Debo reconocer que la primera vez me gustó, pero no me entusiasmó. Lo consideré uno más del montón. Pero la segunda vez… Ah, la segunda vez quedé completamente subyugado. Me absorbió por completo y me convertí inmediatamente al Apocalipsisismo. ¡Mi vida por ti!

2. Los Miserables, de Víctor Hugo. 1.278 páginas.

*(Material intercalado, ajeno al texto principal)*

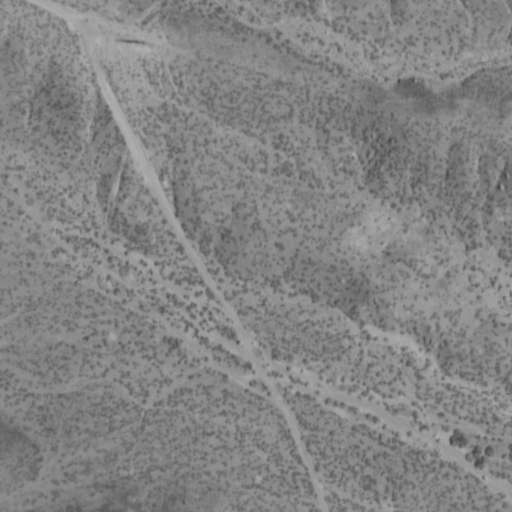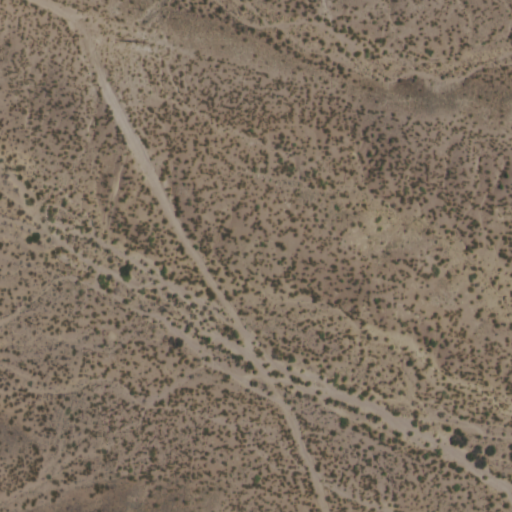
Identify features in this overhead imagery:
road: (186, 245)
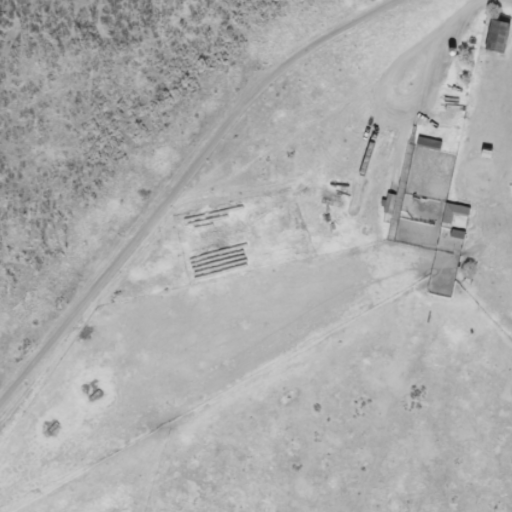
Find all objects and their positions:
building: (495, 35)
building: (426, 142)
road: (222, 181)
building: (386, 202)
building: (453, 210)
building: (449, 233)
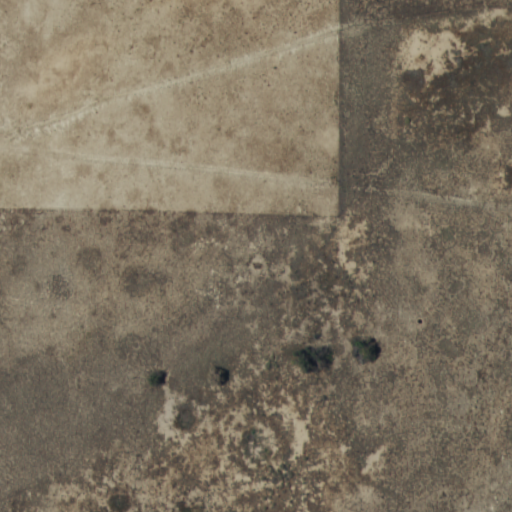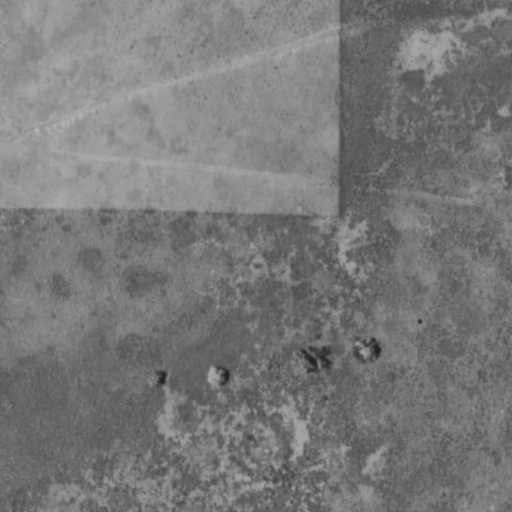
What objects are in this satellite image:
road: (255, 119)
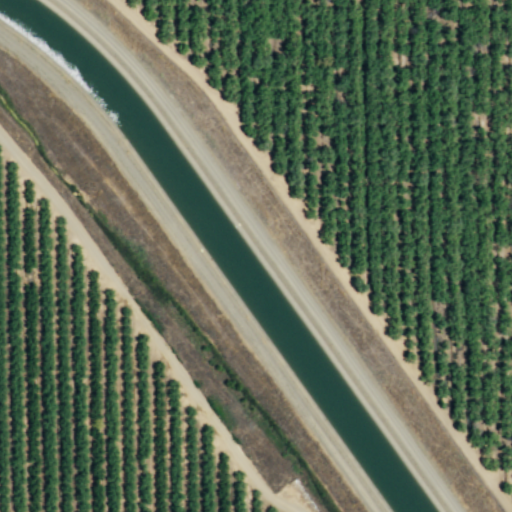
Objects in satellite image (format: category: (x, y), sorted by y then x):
road: (321, 247)
road: (267, 248)
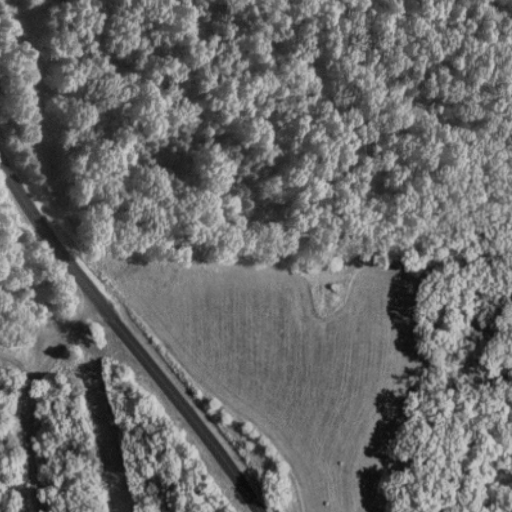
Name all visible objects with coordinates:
road: (128, 337)
road: (64, 341)
road: (17, 433)
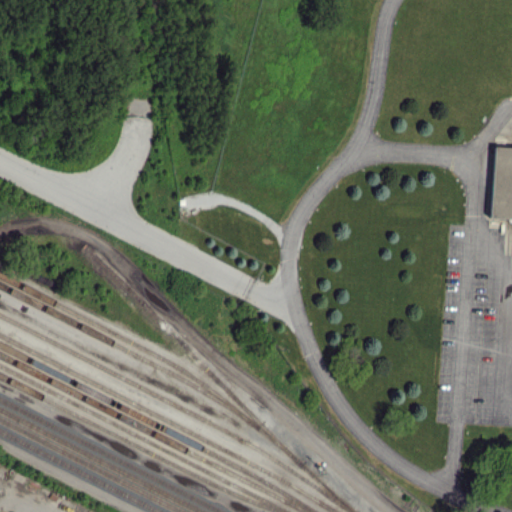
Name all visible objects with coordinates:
road: (353, 142)
building: (500, 183)
road: (148, 236)
railway: (153, 316)
road: (461, 320)
railway: (131, 352)
railway: (189, 374)
railway: (179, 406)
railway: (168, 421)
railway: (158, 425)
railway: (153, 433)
railway: (143, 438)
railway: (138, 447)
railway: (110, 455)
railway: (99, 461)
railway: (90, 466)
railway: (79, 471)
road: (19, 503)
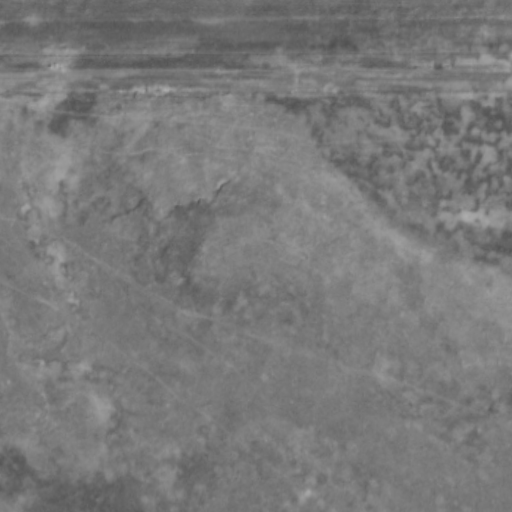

Estuve desde el año 2000 postergando este libro, pero como han hecho una nueva versión (con toda la pinta de triunfar en los Oscar) pues me animé. La historia en sí es fantástica, pero de vez en cuando Víctor Hugo la deja d elado y se pone a hablar de cosas que no vienen al cuento, y se hace bastante pesado. Aún así vale la pena.

3.La Hora de las Brujas, de Anne Rice. 1.260 páginas.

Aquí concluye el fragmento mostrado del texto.